Miss March did not like the Round Tower much, either. She only said it was a rather nasty place, and that Emily must be careful not to go near it because it was dangerous, but her voice sounded different when she said it. False. Like a bad actor in a film.

Of course, said Miss March, still in the same unconvincing voice, the authorities ought really to have pulled the tower down long ago. Great-uncle Matthew had written to various people about it any number of times and various promises had been made, but nothing had ever been done. He had even tried to buy the piece of land surrounding it, so that people did not make use of the little roadway, but the authorities had not been permitted to sell because it was some kind of ancient right of way that had to be kept open. Nobody used the road much, these days, though, just as nobody ever went into the tower. Birds went in there sometimes, said Miss March, and Emily, who had been stirring a pan of rice intended as a base for kedgeree, looked up in surprise.

‘Birds?’

‘From the sanctuary at Stornforth,’ said Selina. ‘They fly up there and perch on the top. I see them quite often. They always look as if they’re waiting. But what are they waiting for, I wonder? That’s the thing, you see.’

After a moment Emily said that the tower probably made a good stopping-off place for the birds.

‘They stand on the rim and keep watch,’ said Selina, and this sounded so peculiar that Emily turned round to look properly at Miss March. She had been chopping hard-boiled eggs to add to the kedgeree, but she seemed to have forgotten what she was doing; Emily thought she almost looked as if she had forgotten where she was as well. She was holding the knife out in front of her, and she was staring at nothing. Emily began to feel uncomfortable.

And then Selina said, in a rather horrid, whispery voice, ‘They’re so very patient, you see. Large birds are very patient. But they’re cunning. They wait and wait, and then just as you think it’s going to be all right they come swooping down.’

There was an awkward silence, because this time Emily had no idea what to say at all. Miss March was still staring straight in front of her, and Emily felt a shiver trickle down her spine.

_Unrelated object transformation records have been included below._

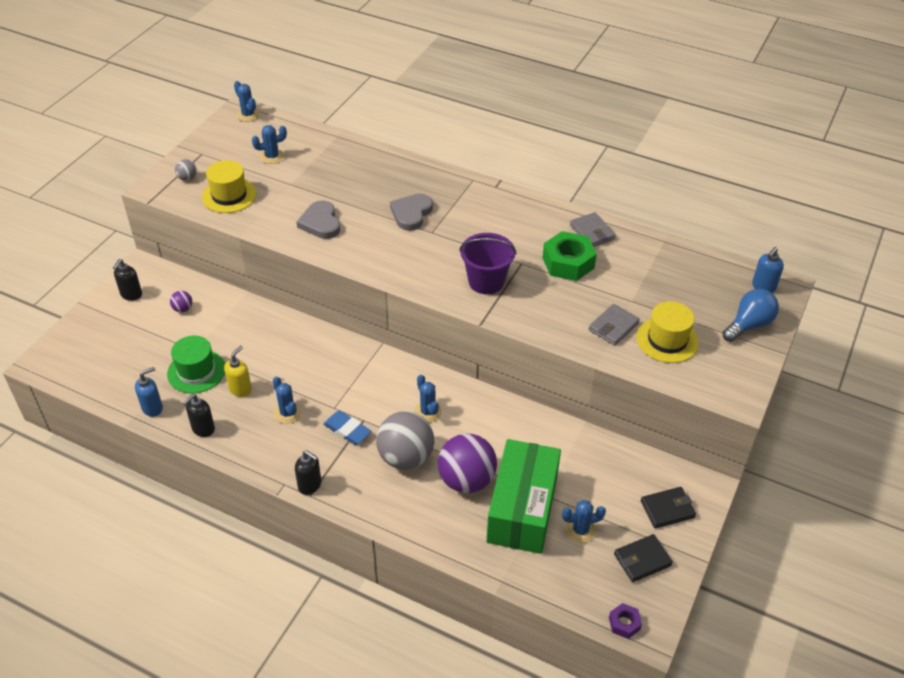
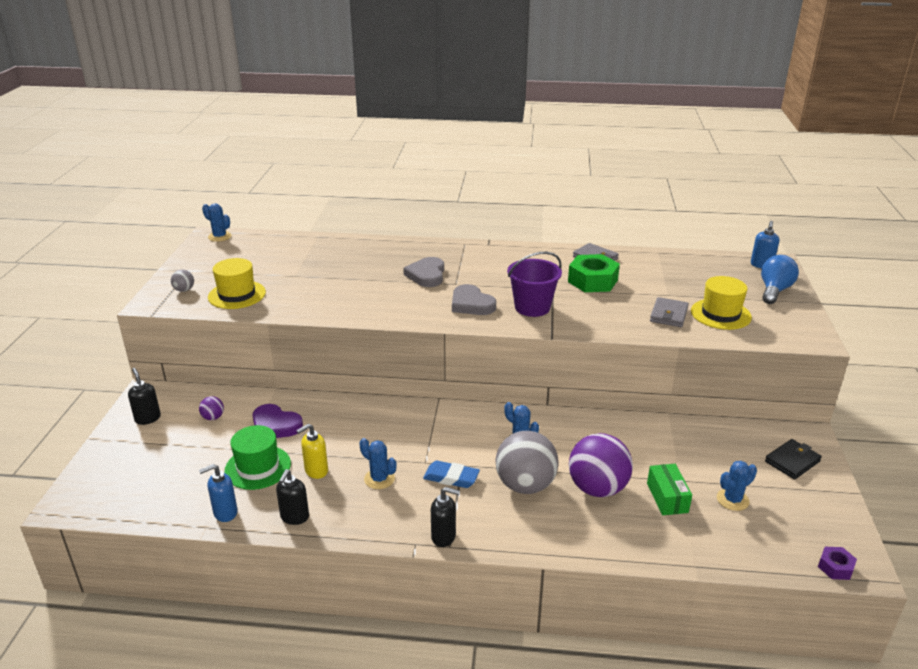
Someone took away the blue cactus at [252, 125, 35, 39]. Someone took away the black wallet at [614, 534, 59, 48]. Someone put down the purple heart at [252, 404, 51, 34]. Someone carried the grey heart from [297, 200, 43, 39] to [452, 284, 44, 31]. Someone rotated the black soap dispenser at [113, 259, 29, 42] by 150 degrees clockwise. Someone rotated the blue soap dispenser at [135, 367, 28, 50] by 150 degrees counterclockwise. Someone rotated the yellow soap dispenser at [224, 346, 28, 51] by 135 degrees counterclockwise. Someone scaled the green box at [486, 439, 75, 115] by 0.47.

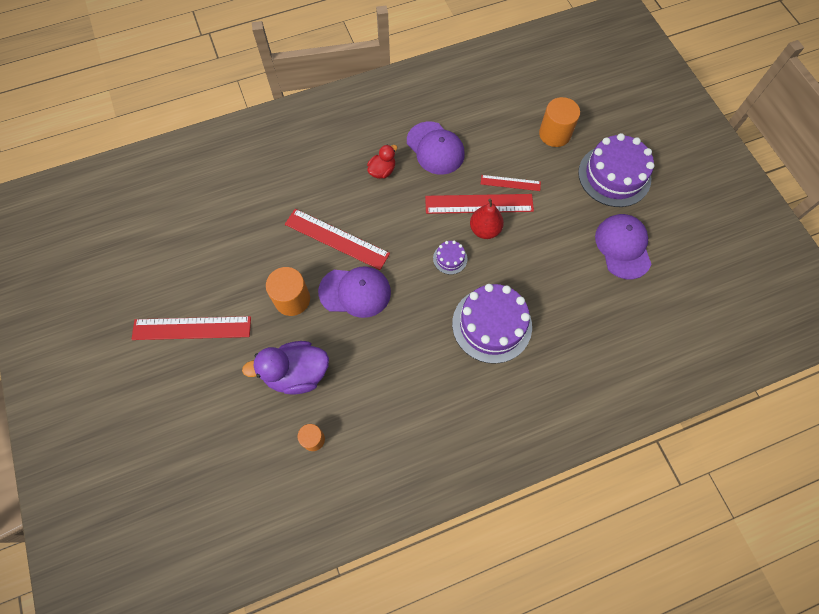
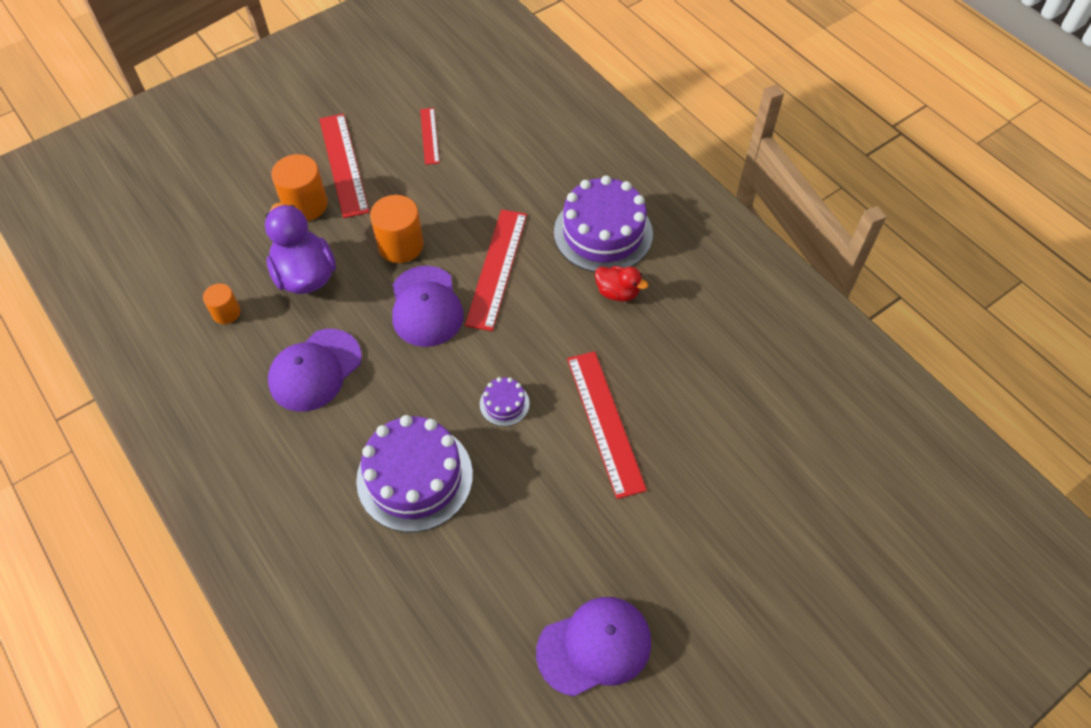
Someone took away the red pear at [470, 198, 34, 41]. Someone carried the purple cap from [407, 121, 58, 54] to [268, 329, 94, 83]. Someone carried the red ruler from [481, 175, 60, 16] to [420, 108, 19, 57]. Someone carried the orange cylinder from [539, 97, 41, 50] to [271, 154, 57, 67]. Someone carried the purple cake from [578, 133, 76, 74] to [554, 175, 99, 97].

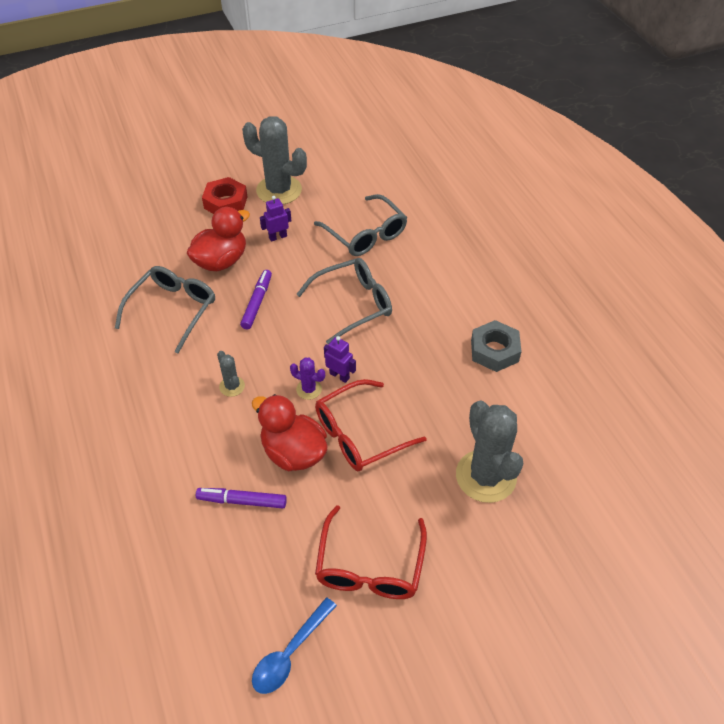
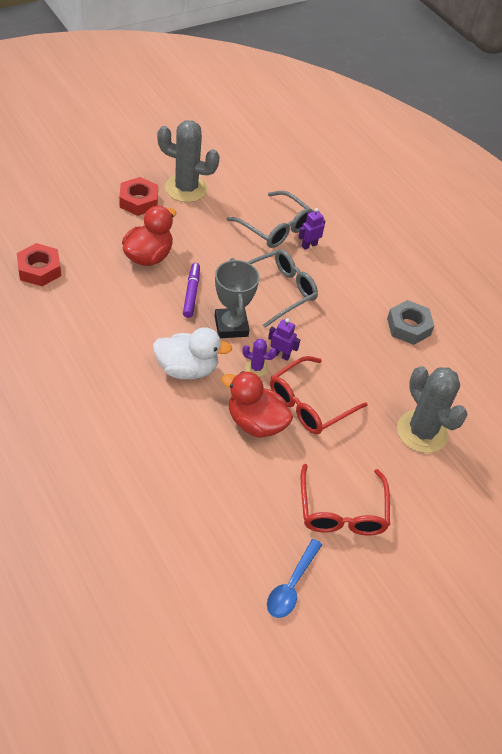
Someone took away the grey glasses at [115, 266, 100, 87]. Someone took away the purple marker at [196, 488, 91, 20]. Someone put down the red nut at [17, 243, 44, 43]. Someone put down the grey trophy at [215, 258, 44, 80]. Someone carried the purple robot from [260, 196, 31, 46] to [298, 208, 27, 42]. Someone swapped the grey cactus at [217, 351, 28, 46] for the white duck at [153, 327, 79, 52].

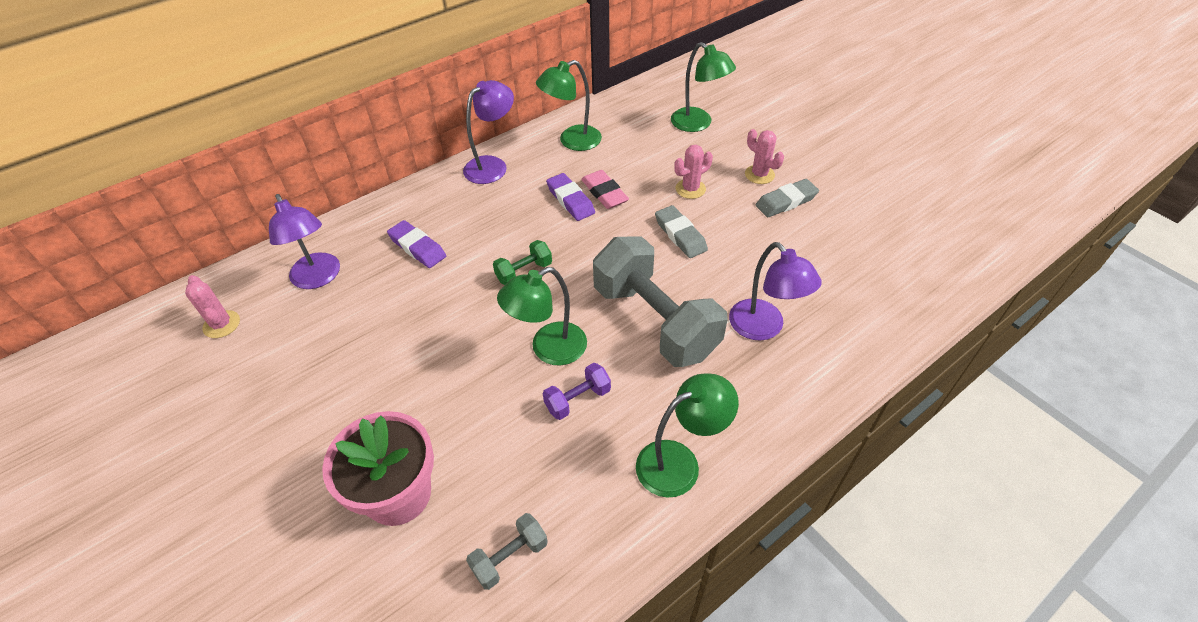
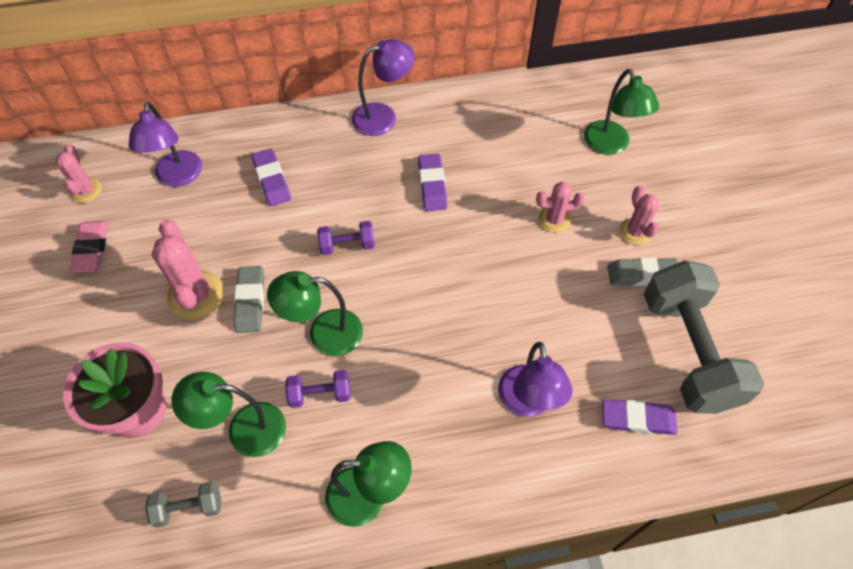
Someone put down the pink cactus at [151, 219, 73, 101]. Someone put down the purple eraser at [602, 399, 75, 36]. Someone carried the green lamp from [536, 60, 66, 91] to [172, 372, 114, 85]. Someone carried the pink eraser from [581, 170, 48, 39] to [70, 221, 38, 52]. Someone carried the grey dumbbell from [593, 236, 135, 131] to [644, 260, 120, 154]. Someone carried the grey eraser from [655, 205, 53, 53] to [234, 266, 30, 67]. Someone repainted the green dumbbell at [493, 240, 59, 45], which became the purple dumbbell at [317, 221, 58, 34].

And then the moment passed, and Miss March said, in a brisk voice, ‘But of course, I believe they do not allow flesh-eating birds at the Stornforth sanctuary,’ and went back to chopping the eggs. In her ordinary, familiar voice, she said, ‘I’m not awfully fond of birds, Emily.’

‘Oh, I see,’ said Emily, not seeing at all, wondering if they could have fallen into an old Hitchcock film without her noticing it. She went on with her cooking, but she was left with the strong feeling that for a few moments another person had looked out of Miss March’s eyes–
a person who was quite different from the Miss March that Emily and everyone else knew.

But this was so shivery an idea that she pushed it well down in her mind, and asked whether she should add any more salt to the kedgeree.